I think I'm missing something but I can't figure out what, perhaps a combination of ns is needed.

Answer 1

UserNs:

• When trying to create, I get "invalid argument"(syscall error).

Per man 2 unshare , " CLONE_NEWUSER requires that the calling process is not threaded", but your process is threaded, as you can tell by the clone syscall with CLONE_THREAD in your strace output.

MntNS:

• mnt ns is being created, but doesn't work, I checked using mount proc.

I don't know exactly without knowing what you checked, but I'm guessing what you're running into is that systemd changes the default mount propagation in a way that makes mount namespaces effectively not work , so every time you make one, the first thing you need to do immediately afterwards is to change it back. See if doing something like syscall.Mount("none", "/", nil, syscall.MS_REC | syscall.MS_PRIVATE, "") right after creating the mount namespace helps.

ProcNS:

• proc ns is also created, but shows host processes, mounting does not work.

I assume you mean PID namespace, since there's no such thing as a proc namespace. This time, I can think of two reasons things could be going wrong.
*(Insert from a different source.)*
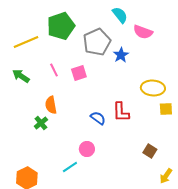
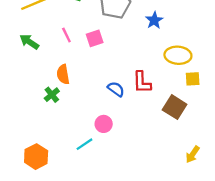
blue star: (121, 55) -> (154, 20), moved
brown square: (150, 151) -> (175, 107), moved, size x1.5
First, again per man 2 unshare , "the calling process has a new PID namespace for its children" and "The calling process is not moved into the new namespace." So that won't affect your process, and for it to do anything, you need to start a child process. Second, per man 7 pid_namespaces , you need to mount a new instance of the proc filesystem from within the PID namespace to see the PIDs within it.

TimeNS:

• time ns is not created with the error "too many users"(syscall error).

It looks like this is being created and is just failing to set. It's hard to find documentation that explicitly says this, but by reading kernel source code, it looks like as with user namespaces, you can't set time namespaces on a multithreaded process, but as with PID namespaces, if you spawn a child process, it should have it set.